Neil Crone knew he had made it as an actor when a young girl praised him for his performance playing the role of a bigot in the television show Little Mosque on the Prairie.
Crone grew up in Sunderland, Ont. in Durham Region and studied radio and television arts at Ryerson University from 1980 to 1983 then completed his Bachelor of Education at the University of Toronto in 1985.
Originally a drama teacher, Crone taught high school students at King City Secondary school in King City, Ont. for three years from 1985 to 1987.
The Canadian comedy award winner always wanted to be an actor and during that time, he started off performing late-night improv spots like Theatresports and Big City Improv in Toronto. Those late-night performances started in 1984 and lasted for five years.
In 1987, he signed on to be a part of the Second City Touring Company, an improv comedy group, and his acting career took off.
He started off doing commercials that were lucrative, which include television commercials for Sears and Fido, before making the transition to television shows.
He’s best known for his role as Fred Tupper on the hit Canadian show Little Mosque on the Prairie, where he played an Islamophobic radio host. The show ran for six seasons from 2007 until 2012.
“Little Mosque was a really great show and it opened me up to a culture I didn’t know much about,” he says.
He recalls a moment in a Toronto restaurant when he was surprised by a young girl who approached him and said, “I really like your show,” despite knowing he played the role of a bigot.
“That’s when I knew we were making a difference, bringing people together.”
Growing up, Crone says he was inspired by the actors he would see on TV.
“The cast of Saturday Night Live and Bill Murray were my favourites,” he says.
While he was still acting, at age 39, Crone started writing columns in 1999 and won awards for his humour column called Enter Laughing.
He wrote weekly columns for Metroland newspapers in Durham Region and durhamregion.com for 20 years before retiring last fall.
“Writing has always been a passion of mine,” he says. “It started off with writing a rebuttal to Harry Potter critics.”
Crone was a big Harry Potter fan and wasn’t fond of the slander he says it was receiving in local newspapers, so he decided to write an article defending the popular film series.
“They (Metroland) reached out to me to write for their paper after they saw my piece and I’ve been writing for them ever since.”
The opportunity began as a monthly column, but Crone says he really enjoyed it and by popular demand from the readers, it expanded to a weekly column shortly after.
Now, Crone is currently working on a romantic novel yet to be titled and two television shows titled Endling on CBC and When Hope Calls on the Hallmark Channel.
Due to COVID-19, both television shows had to be put on hold.
“My initial response to the pandemic was, frankly, skepticism,” he says. “I’m just very much used to the media overblowing things for the sake of sales and headlines.”
He adds he became aware of the actual seriousness of the situation very soon.
“I have, of course, been staying at home a great deal and working on a lot of meditation and self-work.

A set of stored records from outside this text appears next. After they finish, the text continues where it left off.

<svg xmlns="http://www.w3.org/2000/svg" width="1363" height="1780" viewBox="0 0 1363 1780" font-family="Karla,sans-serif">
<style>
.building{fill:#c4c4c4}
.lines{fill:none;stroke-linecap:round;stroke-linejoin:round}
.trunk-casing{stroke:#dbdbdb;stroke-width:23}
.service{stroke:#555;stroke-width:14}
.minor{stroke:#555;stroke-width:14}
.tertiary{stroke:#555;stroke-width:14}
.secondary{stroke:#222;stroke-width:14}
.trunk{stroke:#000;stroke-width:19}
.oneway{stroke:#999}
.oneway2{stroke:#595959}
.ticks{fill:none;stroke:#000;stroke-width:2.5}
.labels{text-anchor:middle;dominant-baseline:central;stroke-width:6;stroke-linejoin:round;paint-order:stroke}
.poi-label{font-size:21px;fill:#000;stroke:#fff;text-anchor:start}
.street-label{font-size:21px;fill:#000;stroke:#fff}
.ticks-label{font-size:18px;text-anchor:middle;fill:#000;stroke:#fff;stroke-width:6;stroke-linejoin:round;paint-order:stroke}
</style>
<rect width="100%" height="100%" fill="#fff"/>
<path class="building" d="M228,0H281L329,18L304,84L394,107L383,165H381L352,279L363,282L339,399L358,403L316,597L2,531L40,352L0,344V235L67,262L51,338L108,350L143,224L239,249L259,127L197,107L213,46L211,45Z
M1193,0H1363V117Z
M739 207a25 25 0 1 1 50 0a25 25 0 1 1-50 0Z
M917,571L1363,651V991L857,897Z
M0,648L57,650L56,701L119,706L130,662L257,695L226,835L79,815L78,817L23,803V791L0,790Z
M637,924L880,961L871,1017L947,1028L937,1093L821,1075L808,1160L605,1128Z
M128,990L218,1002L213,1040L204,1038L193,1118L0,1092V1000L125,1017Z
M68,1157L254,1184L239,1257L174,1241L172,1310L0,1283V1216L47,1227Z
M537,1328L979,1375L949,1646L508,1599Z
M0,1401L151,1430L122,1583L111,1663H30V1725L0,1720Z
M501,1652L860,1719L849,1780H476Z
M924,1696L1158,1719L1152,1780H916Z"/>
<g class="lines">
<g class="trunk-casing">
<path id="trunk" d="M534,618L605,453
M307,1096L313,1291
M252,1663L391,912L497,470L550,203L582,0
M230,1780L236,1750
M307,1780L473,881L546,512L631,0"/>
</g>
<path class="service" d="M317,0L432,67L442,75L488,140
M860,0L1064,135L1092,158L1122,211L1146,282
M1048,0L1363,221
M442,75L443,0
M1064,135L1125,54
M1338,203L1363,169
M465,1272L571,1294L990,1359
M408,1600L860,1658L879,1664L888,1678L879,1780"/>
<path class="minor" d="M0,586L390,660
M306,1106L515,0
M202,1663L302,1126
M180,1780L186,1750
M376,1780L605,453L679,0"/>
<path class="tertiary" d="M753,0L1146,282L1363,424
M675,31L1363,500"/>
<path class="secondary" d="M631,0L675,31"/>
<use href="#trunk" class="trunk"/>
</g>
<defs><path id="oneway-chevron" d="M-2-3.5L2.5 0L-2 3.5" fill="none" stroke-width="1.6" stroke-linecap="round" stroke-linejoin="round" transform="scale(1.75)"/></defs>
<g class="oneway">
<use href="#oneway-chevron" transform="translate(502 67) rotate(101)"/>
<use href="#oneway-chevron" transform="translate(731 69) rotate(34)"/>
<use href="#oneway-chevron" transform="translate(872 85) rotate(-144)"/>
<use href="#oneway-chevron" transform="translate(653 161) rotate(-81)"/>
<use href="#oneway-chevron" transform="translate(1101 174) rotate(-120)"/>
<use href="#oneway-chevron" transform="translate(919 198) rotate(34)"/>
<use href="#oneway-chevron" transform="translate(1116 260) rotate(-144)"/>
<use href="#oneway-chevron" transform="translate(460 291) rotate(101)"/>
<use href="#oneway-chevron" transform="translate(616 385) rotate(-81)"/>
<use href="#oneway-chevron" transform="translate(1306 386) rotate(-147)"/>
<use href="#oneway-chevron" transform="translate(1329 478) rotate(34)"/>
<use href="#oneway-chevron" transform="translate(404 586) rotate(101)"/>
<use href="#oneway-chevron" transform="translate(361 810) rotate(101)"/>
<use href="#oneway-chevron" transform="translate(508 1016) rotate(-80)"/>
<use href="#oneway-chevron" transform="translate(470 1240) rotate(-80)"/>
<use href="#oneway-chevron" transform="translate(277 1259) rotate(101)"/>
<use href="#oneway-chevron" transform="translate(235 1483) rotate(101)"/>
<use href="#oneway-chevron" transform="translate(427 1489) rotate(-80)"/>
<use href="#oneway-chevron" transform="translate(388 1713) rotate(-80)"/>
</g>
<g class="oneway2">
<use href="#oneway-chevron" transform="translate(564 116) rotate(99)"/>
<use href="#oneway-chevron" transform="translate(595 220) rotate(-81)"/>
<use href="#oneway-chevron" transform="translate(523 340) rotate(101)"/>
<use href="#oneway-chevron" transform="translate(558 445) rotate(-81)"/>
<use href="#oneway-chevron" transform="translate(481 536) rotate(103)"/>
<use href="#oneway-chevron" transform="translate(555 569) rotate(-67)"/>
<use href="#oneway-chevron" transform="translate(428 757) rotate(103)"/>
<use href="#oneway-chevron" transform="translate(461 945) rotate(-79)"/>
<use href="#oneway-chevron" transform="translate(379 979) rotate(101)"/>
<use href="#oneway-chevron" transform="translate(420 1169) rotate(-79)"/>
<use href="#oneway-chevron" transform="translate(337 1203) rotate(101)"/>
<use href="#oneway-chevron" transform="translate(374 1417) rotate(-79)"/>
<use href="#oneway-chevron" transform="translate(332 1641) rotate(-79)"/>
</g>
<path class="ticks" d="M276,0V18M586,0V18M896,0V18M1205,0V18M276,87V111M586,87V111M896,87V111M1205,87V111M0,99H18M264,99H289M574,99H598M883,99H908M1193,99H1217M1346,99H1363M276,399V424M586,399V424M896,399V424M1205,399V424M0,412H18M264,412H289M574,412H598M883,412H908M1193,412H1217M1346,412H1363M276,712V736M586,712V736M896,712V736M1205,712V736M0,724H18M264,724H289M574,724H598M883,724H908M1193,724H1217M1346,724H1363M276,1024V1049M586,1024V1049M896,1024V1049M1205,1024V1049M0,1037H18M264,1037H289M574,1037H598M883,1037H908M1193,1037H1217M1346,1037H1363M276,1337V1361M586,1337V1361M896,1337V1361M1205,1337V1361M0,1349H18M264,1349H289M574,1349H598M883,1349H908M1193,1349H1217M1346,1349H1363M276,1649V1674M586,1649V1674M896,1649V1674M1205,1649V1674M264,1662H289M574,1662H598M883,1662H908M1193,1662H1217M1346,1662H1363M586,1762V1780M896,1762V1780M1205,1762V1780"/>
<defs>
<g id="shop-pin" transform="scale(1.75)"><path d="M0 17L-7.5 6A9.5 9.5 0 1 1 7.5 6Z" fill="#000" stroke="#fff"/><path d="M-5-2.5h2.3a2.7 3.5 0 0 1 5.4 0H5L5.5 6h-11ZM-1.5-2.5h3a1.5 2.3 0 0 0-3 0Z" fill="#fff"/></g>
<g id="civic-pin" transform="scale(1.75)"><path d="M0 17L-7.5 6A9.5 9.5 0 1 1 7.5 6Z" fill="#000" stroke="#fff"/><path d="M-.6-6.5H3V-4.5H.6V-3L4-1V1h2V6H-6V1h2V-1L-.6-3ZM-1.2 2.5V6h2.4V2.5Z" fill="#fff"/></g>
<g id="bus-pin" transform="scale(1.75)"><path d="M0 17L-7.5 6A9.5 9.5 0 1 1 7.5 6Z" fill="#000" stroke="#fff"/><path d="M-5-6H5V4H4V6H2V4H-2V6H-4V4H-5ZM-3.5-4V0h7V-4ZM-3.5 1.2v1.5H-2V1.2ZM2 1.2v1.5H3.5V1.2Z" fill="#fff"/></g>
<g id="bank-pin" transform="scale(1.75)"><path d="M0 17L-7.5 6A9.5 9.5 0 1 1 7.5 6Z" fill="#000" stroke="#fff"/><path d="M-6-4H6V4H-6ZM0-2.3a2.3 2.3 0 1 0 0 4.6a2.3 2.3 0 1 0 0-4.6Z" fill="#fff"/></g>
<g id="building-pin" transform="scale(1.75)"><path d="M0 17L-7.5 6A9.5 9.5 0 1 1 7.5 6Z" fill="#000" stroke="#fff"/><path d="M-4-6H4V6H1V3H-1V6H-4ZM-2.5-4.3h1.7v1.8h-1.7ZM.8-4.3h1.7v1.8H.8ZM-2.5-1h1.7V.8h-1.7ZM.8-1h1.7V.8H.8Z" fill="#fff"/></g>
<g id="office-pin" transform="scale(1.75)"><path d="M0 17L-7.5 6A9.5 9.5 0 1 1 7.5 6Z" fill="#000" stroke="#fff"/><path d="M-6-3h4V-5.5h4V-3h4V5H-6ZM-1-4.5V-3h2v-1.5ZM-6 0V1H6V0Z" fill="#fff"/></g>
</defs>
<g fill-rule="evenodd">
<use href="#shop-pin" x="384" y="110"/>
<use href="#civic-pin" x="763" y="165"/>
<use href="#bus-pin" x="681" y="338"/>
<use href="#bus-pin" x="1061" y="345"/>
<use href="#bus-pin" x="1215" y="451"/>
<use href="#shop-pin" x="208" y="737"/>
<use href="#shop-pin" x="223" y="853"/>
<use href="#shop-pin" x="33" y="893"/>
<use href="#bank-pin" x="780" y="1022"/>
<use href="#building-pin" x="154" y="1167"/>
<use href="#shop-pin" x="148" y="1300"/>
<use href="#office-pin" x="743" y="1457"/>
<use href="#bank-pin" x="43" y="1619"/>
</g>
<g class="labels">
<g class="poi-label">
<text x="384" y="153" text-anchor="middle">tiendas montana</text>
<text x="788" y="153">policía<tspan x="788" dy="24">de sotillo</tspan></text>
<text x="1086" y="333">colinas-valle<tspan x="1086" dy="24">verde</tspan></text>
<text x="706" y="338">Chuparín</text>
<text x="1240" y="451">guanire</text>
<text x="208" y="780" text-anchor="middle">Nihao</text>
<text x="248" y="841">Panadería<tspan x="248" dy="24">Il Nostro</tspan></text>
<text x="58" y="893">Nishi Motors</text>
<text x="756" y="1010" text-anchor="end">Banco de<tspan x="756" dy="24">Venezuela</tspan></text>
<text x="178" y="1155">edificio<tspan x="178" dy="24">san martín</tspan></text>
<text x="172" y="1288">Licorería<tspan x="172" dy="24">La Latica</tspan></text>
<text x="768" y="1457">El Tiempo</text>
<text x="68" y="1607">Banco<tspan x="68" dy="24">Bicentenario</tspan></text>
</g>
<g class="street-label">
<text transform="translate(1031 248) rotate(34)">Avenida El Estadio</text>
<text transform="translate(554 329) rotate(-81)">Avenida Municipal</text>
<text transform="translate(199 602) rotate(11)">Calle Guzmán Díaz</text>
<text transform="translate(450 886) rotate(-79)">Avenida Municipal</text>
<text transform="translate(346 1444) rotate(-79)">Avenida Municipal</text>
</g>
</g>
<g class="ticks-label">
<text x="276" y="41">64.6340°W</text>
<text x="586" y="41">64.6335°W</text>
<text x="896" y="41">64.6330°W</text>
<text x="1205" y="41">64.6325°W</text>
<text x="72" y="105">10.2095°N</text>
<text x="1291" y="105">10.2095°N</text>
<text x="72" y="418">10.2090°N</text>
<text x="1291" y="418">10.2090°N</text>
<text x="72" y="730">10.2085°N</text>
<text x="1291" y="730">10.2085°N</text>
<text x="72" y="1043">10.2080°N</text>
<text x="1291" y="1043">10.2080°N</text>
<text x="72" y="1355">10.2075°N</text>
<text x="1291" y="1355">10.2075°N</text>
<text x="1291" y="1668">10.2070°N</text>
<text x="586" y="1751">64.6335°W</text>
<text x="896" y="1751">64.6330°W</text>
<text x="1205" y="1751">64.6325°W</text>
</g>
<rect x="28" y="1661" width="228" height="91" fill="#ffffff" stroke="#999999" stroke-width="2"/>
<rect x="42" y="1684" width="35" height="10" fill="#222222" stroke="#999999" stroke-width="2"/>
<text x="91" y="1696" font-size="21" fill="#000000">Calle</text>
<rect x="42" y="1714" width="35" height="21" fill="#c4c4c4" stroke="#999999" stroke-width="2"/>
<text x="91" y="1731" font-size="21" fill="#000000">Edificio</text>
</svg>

That’s the best thing I can do for both myself and the planet.”
With a freeze in income as a result of the pandemic, Crone is focusing on building his resume.

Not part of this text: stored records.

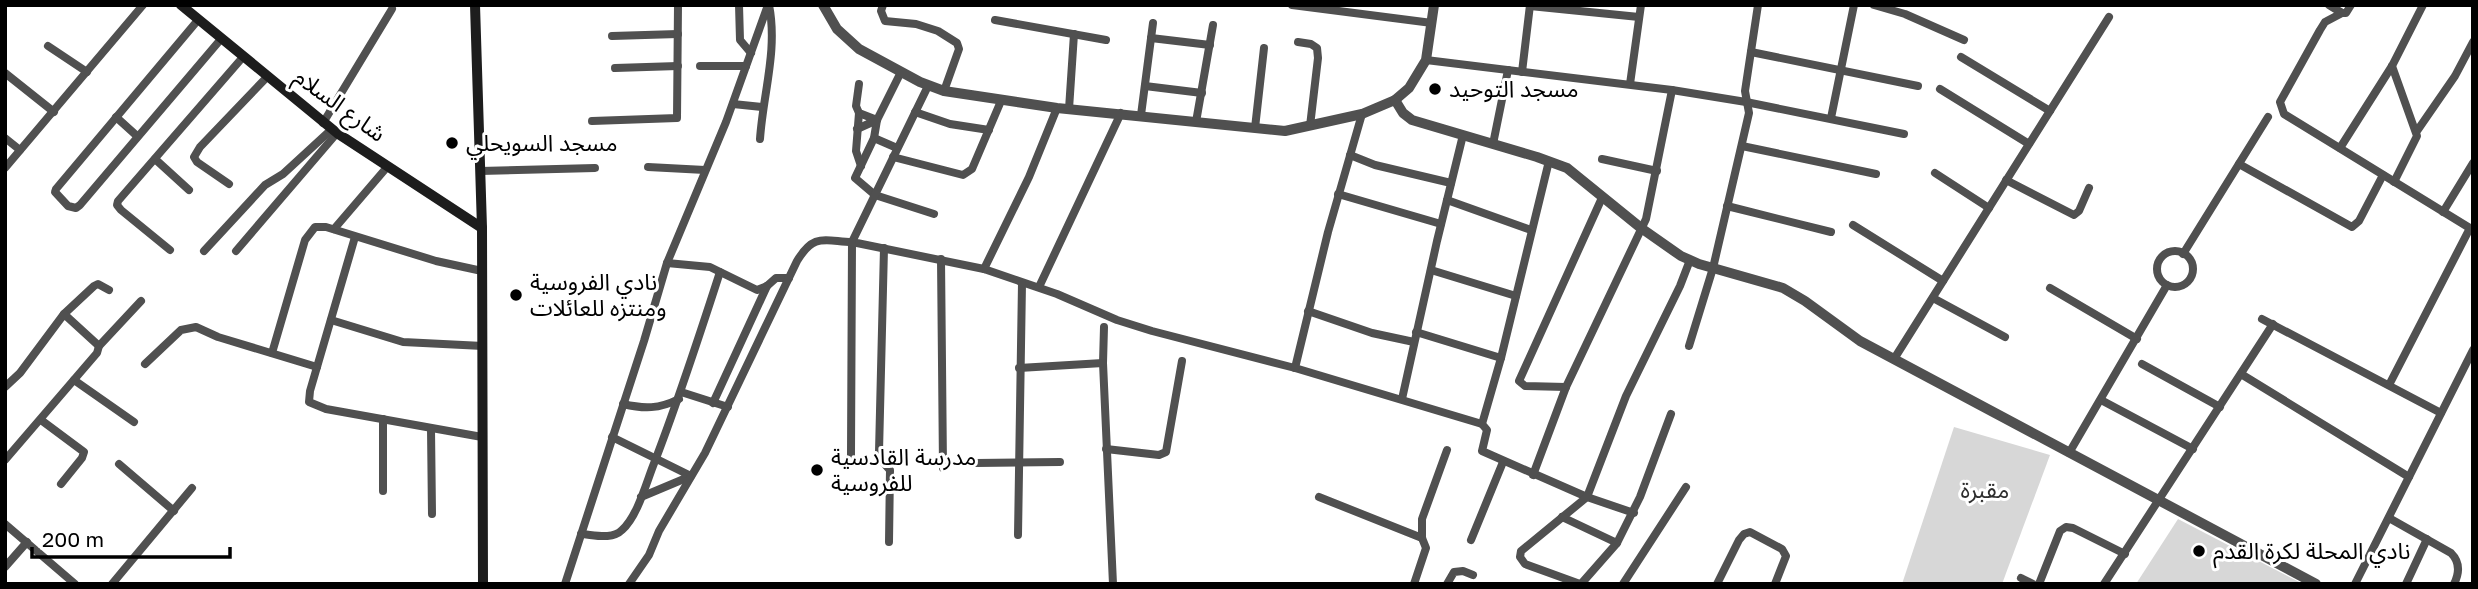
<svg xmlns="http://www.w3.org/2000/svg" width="2478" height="589" viewBox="0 0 2478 589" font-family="'Golos Text','Noto Sans Arabic',sans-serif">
<rect width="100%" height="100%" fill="#fff"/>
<g fill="#d7d7d7">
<polygon points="1954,427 2050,455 2002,584 1902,584"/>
<polygon points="2178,519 2303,584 2136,584"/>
</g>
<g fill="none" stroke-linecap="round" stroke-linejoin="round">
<g stroke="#505050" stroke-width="8">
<polyline points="739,5 740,40 751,53"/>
<polyline points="883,5 881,11 885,21 916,24 938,31 957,43 959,49 944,91"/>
<polyline points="1292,5 1432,23"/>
<polyline points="1874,5 1905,14 1964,40"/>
<polyline points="2329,5 2342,13 2346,13 2351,5"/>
<polyline points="1530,6 1639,17"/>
<polyline points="2342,13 2325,22 2320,30 2280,102 2284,114 2473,230"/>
<polyline points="198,20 56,189 55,192 68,206 76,208 80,205 221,39"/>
<polyline points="995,20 1106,40"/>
<polyline points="612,36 678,34"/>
<polyline points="1151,38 1210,45"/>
<polyline points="1298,42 1311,44 1317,48 1318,58 1310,126"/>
<polyline points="48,46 87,72"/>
<polyline points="1751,52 1918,86"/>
<polyline points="1961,57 2050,111"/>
<polyline points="1426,60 1672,90 1746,102 1904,134"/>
<polyline points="700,66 746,66"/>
<polyline points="2392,66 2417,136 2394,182"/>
<polyline points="615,68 678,66"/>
<polyline points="901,72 877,120 874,138 855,178 875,195 934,214"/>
<polyline points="1522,72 1530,5"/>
<polyline points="5,73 54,112"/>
<polyline points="1630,84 1641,5"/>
<polyline points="928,86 852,242 984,269 1057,294 1117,320 1152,331 1295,368 1482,424"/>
<polyline points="1145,86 1202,93"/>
<polyline points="1940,89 2029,144"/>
<polyline points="733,104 762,107"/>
<polyline points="1069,109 1074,34"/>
<polyline points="915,112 950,124 989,130"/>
<polyline points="859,113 856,151 861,166"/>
<polyline points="1141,115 1153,23"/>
<polyline points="116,117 137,136"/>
<polyline points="1831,118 1854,5"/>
<polyline points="592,121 677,118 678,5"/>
<polyline points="1196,122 1213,25"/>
<polyline points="323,123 392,9"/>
<polyline points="1255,128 1264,48"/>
<polyline points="857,129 877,120 859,113 856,106 859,84"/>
<polyline points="2417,131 2455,76 2473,42"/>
<polyline points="5,138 20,150"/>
<polyline points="874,138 897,148"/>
<path d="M760,139C763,94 778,50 769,5"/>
<polyline points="1493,144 1508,70"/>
<polyline points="1742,146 1876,174"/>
<polyline points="2340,148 2392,66 2423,5"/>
<polyline points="1350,155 1375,165 1451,183"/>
<polyline points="893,157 963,175 972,169 1001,101"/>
<polyline points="155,159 189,190"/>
<polyline points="1602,159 1657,171"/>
<polyline points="1549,161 1501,358 1482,424 1487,430 1482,451 1587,497 1634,513"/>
<polyline points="2239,164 2352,227 2359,221 2383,175"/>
<polyline points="648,167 705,170"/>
<polyline points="5,168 143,5"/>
<polyline points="480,171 595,168"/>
<polyline points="1935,173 1989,208"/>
<polyline points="2006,180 2074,215 2079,211 2089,188"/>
<polyline points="229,184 197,162 194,157 200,147 267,77"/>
<polyline points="1338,194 1441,224"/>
<polyline points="1447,200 1531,230"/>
<polyline points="1727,206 1831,232"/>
<polyline points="2443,212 2473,163"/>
<polyline points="1853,225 1943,281"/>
<polyline points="334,229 388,166"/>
<polyline points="355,237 310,391 309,402 326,409 482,437"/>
<polyline points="884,248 879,452 879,458 890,470 889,542"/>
<polyline points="170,250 121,210 117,205 118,201 243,57"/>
<polyline points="204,251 265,185 283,174 332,129"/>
<polyline points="236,251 337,133"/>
<circle cx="2175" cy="269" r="18"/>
<polyline points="2183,254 2268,117"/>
<polyline points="941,259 943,468"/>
<polyline points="667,263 710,267 757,290 767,286 776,278 789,278"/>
<polyline points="984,269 1029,177 1057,108"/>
<polyline points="1431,270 1516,296"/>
<polyline points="1039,287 1121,113"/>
<polyline points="2050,288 2137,339"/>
<polyline points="1933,298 2005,337"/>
<polyline points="1308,311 1372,333 1414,342"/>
<polyline points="64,314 94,286 98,284 109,290"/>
<polyline points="2262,319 2441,413"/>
<polyline points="331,320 403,342 483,346"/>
<polyline points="1104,327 1103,363 1113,584"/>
<polyline points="1416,332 1501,358"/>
<polyline points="1689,346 1713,268 1749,113 1745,91 1758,5"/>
<polyline points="272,353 305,240 315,227 326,227 436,261 482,271"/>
<polyline points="1894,359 2109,17"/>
<polyline points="145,364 181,330 196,327 218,337 317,367"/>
<polyline points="2142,364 2220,407"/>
<polyline points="1019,368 1103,363"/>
<polyline points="1295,368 1328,232 1362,114"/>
<polyline points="2241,374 2409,477"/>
<polyline points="74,380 134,422"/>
<polyline points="2389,385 2470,228"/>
<polyline points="5,387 20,373 64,314 99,346"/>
<polyline points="1566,387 1525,386 1519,381 1601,200"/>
<polyline points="681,392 728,407"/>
<polyline points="1402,399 1437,241 1463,135"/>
<polyline points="2101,400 2193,449"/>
<polyline points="713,403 767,286"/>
<path d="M623,404C644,409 659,409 679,399"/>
<polyline points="41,420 84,452 82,458 61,484"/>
<polyline points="431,429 432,514"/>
<polyline points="612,437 691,476 641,497"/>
<polyline points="1106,449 1159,455 1166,452 1182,361"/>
<polyline points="2069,453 2167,285"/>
<polyline points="5,460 97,353 99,346 141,301"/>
<polyline points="976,463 1060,462"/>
<polyline points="119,464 174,511"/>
<polyline points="1533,475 1566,387 1646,219 1672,90"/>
<polyline points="383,491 383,419"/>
<polyline points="1319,497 1422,538"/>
<polyline points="1562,517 1617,543"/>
<path d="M2389,518L2451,553C2460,562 2460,572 2454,584"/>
<polyline points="5,524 75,584"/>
<path d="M581,534C595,535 612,540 622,530C637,517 646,484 653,466C678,402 699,337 720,272"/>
<polyline points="1018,535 1022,283"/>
<polyline points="1471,540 1503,462"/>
<polyline points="5,567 27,542"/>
<polyline points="2021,578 2033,584"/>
<polyline points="112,584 192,488"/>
<polyline points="565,584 644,341 667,263 726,122 768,5"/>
<path d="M629,584L649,555L659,531L705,453L797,261C814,233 824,241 852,242L851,455"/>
<polyline points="1414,584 1426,548 1422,538 1422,519 1447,450"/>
<polyline points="1447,584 1454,572 1463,571 1473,575"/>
<polyline points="1580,584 1525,564 1520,557 1521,551 1587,497 1626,396 1680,286 1690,260"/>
<polyline points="1581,584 1617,543 1640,497 1671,414"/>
<polyline points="1623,584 1686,487"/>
<polyline points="1717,584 1739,540 1744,534 1750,532 1782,549 1786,556 1775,584"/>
<polyline points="2039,584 2060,531 2066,527 2073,528 2125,554"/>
<polyline points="2104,584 2273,324"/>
<polyline points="2355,584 2473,350"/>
<polyline points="2406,584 2427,539"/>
</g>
<g stroke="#505050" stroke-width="10">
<polyline points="823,5 837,29 859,49 920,82 944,91 1057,108 1285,131 1362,114 1395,100 1409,88 1426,60 1434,5"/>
<polyline points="1395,100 1403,113 1412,120 1537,157 1567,168 1641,228 1681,256 1699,264 1783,288 1805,301 1860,341 2316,584"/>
</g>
<g stroke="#1d1d1d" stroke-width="10">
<polyline points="181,5 337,133 482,228"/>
<polyline points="475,5 482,228 483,584"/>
</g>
</g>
<g fill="#000" stroke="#fff" stroke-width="2.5">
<circle cx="1435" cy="89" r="7"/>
<circle cx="452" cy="143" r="7"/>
<circle cx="516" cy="295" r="7"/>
<circle cx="817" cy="470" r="7"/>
<circle cx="2199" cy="551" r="7"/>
</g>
<g text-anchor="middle" stroke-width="6" stroke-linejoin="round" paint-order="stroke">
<g font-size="23" fill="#000" stroke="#fff" text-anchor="start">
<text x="1449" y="97">مسجد التوحيد</text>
<text x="466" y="151">مسجد السويحلي</text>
<text x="530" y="290">نادي الفروسية<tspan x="530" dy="26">ومنتزه للعائلات</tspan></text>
<text x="831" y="465">مدرسة القادسية<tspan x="831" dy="26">للفروسية</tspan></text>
<text x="2213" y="559">نادي المحلة لكرة القدم</text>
</g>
<g font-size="23" fill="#000" stroke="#fff">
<text transform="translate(340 105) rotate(36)" y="8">شارع السلام</text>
</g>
<g font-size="23" fill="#2e2e2e" stroke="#fff">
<text x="1985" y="498">مقبرة</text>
</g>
</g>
<rect width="2478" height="589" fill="none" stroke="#000000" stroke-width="14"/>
<path d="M32 547v10h198v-10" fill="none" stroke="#000000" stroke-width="3.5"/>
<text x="42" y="547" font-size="21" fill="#000000" stroke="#ffffff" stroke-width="5" paint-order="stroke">200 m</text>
</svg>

‘Making money at this time is a bit of a challenge, no question,” he says. “I have installed a home recording studio, however, and I’m currently beginning to do home voice auditions and some animation recordings.”
When things correct themselves, he plans on continuing his work as an actor.
“I am supposed to be filming a TV series for Hallmark right now, so I am greatly hoping we will jump back into that sometime this summer.”